What you need to do
a) Answer these questions using the excerpted text:
(i) How long is the cooling-off period now in place?
(ii) Whom does the speaker regard as the real employer?
(iii) Through which bill is the AIB agreement being made in a way the speaker dislikes?
b) Repeat the stretch of the excerpted text from "But what led" through "the tune there.", word for word.

Excerpted text section start

I hope that this will never happen again in our province. The 21-day cooling-off period we now have is the right move, and legislation thereafter will be the right move, if it's required.
But what led to this problem in the first place? The pressure, Mr. Chairman, was not on the real parties to the dispute, the pressure in its heaviest sense. The pressure was mostly on people who were sick, inside or outside the hospital, and on the administrative staff in the hospitals — administrative staff. I might say, that had very little to do with HLRA, with controlling HLRA, which, of course, represents many, many hospitals, and the administration of any single hospital isn't going to do much to call the tune there.
The pressure wasn't sufficiently on the government — which, to me, is the real employer, because there's no question that somewhere down the line it's the government that's going to pay the bill. Whatever the settlement arrived at here, it is the government that's going to pay the bill, and therefore it should be the government that is in there, up front, doing the bargaining, in my opinion.
The hon. Leader of the Opposition (Mr. King) suggested another way out. He suggested, in effect, to make the deal and see if the AIB goes along with it. Well, that's fine, and I think we ought to make our agreernent with Ottawa just as quickly as we can on the AIB, although I don't happen to like the way it is being done through Bill 16. But I don't think that's the complete answer, because, to me, before anything goes to the AIB the employer must take some responsibility itself. They must take the line: "What do we think is right in these particular circumstances? Given the comparative situation of the employees, given the ability to pay, what do we think is right?" And I think that the government should have been much more up-front in terms of admitting their responsibility in this regard, because there's no question, however you slice it: it's the government who in the end is going to call the tune on what that settlement is. So let's admit it.

Excerpted text section end
Listed records section start

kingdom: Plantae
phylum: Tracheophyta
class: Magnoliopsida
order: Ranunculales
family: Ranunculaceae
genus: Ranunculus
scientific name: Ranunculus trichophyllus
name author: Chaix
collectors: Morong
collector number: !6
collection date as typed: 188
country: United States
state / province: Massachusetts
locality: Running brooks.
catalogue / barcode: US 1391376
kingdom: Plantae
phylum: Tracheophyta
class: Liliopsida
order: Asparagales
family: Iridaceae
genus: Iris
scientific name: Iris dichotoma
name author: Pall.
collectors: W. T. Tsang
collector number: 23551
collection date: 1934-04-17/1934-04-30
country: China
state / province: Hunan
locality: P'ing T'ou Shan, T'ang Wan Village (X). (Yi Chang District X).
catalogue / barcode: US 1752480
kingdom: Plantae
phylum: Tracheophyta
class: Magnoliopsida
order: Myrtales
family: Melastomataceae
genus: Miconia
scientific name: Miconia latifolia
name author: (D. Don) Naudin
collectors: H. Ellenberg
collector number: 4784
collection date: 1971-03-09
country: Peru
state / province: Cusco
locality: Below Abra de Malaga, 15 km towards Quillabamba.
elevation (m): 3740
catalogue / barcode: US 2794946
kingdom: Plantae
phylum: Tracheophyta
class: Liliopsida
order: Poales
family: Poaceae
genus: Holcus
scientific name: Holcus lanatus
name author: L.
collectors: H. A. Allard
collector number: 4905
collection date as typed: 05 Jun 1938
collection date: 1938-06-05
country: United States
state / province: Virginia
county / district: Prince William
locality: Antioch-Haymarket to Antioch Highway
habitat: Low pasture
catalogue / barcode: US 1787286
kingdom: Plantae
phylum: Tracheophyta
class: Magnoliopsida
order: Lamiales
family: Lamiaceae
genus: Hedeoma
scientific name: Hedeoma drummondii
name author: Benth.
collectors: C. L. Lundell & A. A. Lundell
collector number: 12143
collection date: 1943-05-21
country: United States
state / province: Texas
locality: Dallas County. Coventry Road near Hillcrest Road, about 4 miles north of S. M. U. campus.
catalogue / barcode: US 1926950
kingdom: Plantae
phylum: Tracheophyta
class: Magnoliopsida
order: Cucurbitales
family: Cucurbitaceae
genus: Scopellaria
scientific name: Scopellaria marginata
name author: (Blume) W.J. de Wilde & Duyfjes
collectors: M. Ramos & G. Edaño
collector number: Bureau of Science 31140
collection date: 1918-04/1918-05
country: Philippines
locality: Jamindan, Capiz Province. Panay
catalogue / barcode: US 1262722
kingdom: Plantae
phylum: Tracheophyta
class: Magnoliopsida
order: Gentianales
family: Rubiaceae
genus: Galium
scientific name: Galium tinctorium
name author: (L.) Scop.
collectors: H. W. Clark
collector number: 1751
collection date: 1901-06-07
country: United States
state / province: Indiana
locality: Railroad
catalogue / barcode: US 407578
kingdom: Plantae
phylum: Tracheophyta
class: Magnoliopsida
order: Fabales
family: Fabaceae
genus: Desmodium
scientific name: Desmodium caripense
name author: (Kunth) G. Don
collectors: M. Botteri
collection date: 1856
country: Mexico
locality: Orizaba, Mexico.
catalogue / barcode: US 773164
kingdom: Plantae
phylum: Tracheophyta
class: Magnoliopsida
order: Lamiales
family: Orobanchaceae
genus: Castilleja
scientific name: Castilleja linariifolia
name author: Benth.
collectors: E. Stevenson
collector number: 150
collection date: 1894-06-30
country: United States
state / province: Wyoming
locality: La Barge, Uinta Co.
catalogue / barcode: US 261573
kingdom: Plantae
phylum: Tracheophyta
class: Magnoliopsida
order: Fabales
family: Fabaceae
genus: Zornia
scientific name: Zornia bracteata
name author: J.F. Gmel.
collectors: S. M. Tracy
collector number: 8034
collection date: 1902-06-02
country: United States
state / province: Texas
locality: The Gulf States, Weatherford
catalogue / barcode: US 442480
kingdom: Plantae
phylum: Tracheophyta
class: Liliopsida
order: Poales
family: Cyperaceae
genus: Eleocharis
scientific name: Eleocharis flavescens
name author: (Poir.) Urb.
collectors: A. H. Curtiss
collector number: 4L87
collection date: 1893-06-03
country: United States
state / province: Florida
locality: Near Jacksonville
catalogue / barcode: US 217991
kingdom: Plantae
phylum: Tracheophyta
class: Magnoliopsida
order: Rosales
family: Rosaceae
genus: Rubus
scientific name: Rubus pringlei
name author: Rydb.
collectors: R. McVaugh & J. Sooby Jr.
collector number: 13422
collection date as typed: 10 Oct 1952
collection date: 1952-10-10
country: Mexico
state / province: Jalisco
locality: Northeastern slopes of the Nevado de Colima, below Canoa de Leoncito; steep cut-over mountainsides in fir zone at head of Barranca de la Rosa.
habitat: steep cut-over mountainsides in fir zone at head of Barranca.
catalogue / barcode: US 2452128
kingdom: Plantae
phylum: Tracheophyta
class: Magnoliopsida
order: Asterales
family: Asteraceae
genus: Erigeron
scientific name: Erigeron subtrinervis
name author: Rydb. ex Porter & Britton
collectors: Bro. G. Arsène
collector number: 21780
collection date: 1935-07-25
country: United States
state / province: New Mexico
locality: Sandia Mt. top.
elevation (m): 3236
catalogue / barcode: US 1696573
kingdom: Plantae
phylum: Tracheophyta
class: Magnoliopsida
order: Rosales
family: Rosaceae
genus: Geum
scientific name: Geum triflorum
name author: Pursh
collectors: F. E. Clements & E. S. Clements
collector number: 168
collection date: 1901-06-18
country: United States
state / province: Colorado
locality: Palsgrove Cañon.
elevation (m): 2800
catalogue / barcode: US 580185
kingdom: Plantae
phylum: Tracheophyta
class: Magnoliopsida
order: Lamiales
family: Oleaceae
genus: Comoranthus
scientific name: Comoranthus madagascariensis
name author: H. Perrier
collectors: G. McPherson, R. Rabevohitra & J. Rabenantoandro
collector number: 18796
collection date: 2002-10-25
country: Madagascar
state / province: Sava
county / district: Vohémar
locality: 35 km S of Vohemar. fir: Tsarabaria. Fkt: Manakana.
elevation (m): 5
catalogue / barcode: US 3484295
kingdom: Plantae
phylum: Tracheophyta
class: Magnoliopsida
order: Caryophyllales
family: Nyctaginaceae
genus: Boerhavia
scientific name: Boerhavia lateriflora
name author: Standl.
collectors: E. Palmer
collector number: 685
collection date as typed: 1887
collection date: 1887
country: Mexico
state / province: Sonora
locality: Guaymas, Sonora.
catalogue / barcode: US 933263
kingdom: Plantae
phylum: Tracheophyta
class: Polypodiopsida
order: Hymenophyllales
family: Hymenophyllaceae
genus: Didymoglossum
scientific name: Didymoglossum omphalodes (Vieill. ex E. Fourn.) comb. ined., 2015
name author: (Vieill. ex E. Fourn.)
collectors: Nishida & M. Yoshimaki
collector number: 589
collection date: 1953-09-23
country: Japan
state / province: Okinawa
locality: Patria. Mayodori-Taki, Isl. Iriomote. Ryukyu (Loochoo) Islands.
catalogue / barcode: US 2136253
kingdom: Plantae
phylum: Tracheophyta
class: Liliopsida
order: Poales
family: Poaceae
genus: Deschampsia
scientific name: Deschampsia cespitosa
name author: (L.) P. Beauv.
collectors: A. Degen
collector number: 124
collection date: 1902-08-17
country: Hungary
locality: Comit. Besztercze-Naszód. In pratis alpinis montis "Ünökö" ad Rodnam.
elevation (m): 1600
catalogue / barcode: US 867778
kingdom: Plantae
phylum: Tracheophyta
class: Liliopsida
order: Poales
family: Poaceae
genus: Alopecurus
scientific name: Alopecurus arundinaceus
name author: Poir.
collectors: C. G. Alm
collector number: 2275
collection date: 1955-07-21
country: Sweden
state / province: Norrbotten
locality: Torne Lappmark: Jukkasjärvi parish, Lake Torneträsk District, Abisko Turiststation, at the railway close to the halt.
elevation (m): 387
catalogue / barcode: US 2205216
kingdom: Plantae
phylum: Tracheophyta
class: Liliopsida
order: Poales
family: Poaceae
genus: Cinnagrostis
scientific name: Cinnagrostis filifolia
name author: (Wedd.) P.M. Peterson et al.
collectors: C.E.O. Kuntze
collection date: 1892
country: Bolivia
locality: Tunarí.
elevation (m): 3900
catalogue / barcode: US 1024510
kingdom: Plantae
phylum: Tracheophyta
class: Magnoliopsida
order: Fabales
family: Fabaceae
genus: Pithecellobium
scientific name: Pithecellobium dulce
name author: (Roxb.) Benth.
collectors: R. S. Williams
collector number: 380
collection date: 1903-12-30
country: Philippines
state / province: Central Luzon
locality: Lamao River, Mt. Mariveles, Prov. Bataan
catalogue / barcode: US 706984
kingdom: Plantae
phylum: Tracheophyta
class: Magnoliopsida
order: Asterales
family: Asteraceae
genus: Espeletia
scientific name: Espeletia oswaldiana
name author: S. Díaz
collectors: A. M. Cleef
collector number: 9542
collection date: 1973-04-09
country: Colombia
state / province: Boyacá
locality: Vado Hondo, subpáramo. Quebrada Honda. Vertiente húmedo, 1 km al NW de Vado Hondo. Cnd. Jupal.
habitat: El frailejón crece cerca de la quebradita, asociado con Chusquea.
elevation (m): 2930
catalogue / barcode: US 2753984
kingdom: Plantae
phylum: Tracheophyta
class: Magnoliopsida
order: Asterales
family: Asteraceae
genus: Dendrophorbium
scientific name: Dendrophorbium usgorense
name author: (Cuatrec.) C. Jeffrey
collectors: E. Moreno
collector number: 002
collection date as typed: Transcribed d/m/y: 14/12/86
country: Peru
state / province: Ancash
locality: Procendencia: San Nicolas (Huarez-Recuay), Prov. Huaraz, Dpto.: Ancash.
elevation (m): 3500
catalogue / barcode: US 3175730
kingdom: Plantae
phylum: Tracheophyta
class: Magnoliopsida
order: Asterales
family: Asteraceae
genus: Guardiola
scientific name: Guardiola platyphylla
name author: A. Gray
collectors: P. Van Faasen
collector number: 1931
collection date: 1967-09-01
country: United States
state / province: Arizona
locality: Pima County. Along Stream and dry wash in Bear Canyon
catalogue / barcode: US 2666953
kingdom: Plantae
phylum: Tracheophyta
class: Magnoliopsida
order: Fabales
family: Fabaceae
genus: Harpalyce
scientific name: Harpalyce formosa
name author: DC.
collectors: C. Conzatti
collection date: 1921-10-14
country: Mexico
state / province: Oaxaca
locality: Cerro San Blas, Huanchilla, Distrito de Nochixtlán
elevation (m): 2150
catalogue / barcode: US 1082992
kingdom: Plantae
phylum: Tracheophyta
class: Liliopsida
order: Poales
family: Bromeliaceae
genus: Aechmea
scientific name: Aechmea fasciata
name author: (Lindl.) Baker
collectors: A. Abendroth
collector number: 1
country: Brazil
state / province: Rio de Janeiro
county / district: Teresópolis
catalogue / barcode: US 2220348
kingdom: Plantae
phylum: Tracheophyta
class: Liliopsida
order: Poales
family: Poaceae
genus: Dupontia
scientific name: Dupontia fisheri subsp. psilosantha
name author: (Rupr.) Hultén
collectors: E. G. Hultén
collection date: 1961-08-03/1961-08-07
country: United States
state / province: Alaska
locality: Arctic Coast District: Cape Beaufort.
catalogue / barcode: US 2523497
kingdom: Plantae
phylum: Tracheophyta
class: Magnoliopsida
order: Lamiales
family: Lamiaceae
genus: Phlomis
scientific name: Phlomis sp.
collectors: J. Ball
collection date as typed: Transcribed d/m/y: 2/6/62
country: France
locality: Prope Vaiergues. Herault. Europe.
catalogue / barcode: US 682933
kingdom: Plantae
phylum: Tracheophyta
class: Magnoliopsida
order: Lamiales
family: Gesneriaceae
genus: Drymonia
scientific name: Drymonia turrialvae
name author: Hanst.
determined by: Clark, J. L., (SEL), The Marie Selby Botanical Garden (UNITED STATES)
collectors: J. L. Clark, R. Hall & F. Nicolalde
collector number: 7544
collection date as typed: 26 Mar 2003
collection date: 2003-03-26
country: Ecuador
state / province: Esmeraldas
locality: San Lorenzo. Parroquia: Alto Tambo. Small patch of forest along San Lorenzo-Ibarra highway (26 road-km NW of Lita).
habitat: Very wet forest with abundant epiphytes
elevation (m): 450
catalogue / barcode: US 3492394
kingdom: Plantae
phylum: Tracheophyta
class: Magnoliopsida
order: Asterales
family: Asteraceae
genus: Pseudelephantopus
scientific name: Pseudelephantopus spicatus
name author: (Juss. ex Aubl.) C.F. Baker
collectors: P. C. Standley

Listed records section end

Task answers
a)
(i) 21 days
(ii) The government
(iii) Bill 16

b)
But what led to this problem in the first place? The pressure, Mr. Chairman, was not on the real parties to the dispute, the pressure in its heaviest sense. The pressure was mostly on people who were sick, inside or outside the hospital, and on the administrative staff in the hospitals — administrative staff. I might say, that had very little to do with HLRA, with controlling HLRA, which, of course, represents many, many hospitals, and the administration of any single hospital isn't going to do much to call the tune there.